The events of the week remind us, however, that we still have a long road to walk in deepening social and academic transformation at our university. Yes, we have invested hundreds of hours in training and mentorship; we have created new structures – such as the Institute for Reconciliation and Social Justice – to capture the energy and imagination of students driving transformation; we have created many opportunities for students to study and travel on this and other continents to enable cross-cultural learning; we have established formal and informal opportunities to dialogue about difficult issues on and off campus between students and their leaders; and we crafted new curricula to enable teaching and learning on the big questions of our times.

But this is clearly not enough, and so I have decided on the following immediate next steps:
  1. We will meet for several hours next week to think about how we can deepen the transformation of our university after this terrible incident.

  2. We will arrange a University Assembly on the events of the past week so that we speak with one voice on human wrongs and to re-commit to human rights and we will continue with open forum discussions during the months to come.

  3. We will review the entire spectrum of programmes, from orientation to residence life to the undergraduate curriculum, to determine how effective our interventions really are in reaching all students with respect to basic issues of human rights.

  4. We will review our media and communications strategy to determine how far and deep our messages on human rights travel across all sectors of the university community. In this regard it is important that the campus be blanketed on a regular basis with our condemnation of human wrongs and our commitment to human rights.

  5. We will commission the Institute for Reconciliation and Social Justice to review the events of the past week and make recommendations on how we can improve the campus environment so that all students are protected from harm inside residences, classrooms and in open spaces of the campus.

  6. We will take the questions raised during this week into the academic community and to the general staff of the university so that all personnel also engage with our own roles and responsibilities with respect to campus transformations.

  7. We undertake to make annual report-backs on transformation to all stakeholders in public forums so that students and staff and external communities can track the progress of the university on matters of human rights on campus.

I wish to thank my staff for acting firmly as soon as this tragic event came to our attention.
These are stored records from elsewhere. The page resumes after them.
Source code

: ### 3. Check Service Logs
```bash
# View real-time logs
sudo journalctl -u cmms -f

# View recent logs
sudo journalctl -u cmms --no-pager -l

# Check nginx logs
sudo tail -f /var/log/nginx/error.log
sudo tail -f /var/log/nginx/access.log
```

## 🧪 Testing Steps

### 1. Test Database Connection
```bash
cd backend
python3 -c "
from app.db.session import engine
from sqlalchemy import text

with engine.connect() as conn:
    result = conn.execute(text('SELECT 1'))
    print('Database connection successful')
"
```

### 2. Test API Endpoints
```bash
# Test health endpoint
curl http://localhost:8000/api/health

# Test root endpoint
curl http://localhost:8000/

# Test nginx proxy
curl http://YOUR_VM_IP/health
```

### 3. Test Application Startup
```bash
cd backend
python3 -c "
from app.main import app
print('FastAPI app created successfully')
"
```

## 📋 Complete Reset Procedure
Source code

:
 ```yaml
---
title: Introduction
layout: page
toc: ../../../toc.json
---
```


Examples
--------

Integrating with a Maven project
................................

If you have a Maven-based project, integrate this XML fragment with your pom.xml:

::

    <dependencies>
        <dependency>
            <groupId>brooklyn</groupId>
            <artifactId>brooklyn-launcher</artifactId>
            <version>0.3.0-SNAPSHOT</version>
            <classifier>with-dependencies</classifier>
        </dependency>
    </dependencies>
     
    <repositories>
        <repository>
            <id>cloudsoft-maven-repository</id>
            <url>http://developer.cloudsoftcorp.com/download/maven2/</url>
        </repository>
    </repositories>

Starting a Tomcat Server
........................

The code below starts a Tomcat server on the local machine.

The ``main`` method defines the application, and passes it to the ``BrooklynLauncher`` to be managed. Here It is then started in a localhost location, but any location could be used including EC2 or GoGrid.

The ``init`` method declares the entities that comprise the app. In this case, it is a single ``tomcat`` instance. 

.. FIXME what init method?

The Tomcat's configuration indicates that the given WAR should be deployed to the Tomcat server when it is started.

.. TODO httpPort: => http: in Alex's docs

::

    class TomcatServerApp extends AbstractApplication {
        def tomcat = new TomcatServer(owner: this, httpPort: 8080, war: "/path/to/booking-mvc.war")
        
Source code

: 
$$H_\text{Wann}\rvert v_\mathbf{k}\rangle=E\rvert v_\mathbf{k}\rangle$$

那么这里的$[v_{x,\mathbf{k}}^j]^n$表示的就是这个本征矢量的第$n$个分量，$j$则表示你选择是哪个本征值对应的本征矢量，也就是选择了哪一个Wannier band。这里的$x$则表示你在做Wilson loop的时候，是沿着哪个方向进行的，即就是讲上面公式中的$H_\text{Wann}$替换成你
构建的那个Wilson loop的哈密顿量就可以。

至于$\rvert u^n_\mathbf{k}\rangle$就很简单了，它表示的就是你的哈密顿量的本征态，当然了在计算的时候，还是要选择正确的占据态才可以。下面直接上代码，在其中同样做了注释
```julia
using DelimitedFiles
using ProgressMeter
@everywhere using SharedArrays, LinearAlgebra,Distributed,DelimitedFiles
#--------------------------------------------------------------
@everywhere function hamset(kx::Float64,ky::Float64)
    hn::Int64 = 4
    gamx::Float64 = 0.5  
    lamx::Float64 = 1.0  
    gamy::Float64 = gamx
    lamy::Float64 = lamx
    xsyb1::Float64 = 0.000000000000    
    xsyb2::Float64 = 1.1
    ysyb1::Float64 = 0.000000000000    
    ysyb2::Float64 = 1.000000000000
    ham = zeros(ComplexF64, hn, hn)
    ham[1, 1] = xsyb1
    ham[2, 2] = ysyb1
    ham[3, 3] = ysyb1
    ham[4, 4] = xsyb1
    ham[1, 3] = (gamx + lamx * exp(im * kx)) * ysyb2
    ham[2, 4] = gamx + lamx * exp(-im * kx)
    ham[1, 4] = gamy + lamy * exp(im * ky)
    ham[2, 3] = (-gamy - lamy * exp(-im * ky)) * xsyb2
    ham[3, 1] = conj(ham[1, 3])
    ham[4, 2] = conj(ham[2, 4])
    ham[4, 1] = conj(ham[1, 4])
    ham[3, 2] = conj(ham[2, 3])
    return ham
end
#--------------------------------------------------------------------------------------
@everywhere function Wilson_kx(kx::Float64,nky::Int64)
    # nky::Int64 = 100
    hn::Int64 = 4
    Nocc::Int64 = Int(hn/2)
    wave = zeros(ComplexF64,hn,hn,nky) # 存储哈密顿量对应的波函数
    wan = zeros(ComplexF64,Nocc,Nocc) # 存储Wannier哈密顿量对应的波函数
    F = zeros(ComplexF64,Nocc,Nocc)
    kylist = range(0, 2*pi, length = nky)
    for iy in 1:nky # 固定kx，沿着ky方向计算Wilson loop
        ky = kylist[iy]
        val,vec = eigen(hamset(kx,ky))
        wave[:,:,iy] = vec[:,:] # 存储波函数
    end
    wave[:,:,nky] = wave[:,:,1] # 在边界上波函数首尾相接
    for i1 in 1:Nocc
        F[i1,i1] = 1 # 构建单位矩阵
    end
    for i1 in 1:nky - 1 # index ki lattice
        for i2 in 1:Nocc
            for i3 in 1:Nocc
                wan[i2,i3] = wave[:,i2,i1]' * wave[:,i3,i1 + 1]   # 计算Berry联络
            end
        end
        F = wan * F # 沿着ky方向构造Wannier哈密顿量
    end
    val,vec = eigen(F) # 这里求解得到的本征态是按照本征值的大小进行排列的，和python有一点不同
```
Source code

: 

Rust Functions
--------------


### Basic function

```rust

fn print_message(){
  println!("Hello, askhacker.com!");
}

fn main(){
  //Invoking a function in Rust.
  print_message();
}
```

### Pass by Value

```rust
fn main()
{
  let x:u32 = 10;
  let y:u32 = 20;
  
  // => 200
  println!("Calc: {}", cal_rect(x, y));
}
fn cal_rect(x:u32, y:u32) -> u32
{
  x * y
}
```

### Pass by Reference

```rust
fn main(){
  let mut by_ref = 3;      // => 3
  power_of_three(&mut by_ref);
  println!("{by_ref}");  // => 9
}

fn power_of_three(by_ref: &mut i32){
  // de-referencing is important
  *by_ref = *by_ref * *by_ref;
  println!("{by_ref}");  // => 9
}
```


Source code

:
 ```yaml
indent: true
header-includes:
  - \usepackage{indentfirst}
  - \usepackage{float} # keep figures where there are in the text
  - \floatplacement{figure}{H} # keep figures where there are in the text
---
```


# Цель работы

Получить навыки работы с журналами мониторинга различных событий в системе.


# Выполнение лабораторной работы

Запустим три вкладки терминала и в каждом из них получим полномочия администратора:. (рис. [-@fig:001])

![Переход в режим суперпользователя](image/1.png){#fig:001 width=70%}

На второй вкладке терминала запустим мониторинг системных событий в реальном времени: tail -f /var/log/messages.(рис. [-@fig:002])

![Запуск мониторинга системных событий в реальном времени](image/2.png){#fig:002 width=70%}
We worked through the night to find and identify the perpetrators. We traced the two students and immediately handed them to the police. They were expelled. And throughout this process we offered counselling and support to the victim of this violent act.

The two former students were expelled and will now face justice in the criminal courts. It is hoped that in the course of time they will come to their senses and seek restoration and reconciliation with the student they so callously harmed. They are not part of the university community anymore.

That is the kind of university we are.

Jonathan D Jansen
Vice-Chancellor and Rector
University of the Free State
20 February 2014

 
Note: The use of the word ‘campus’ refers to all three campuses of the UFS, namely the Bloemfontein Campus, South Campus and Qwaqwa Campus.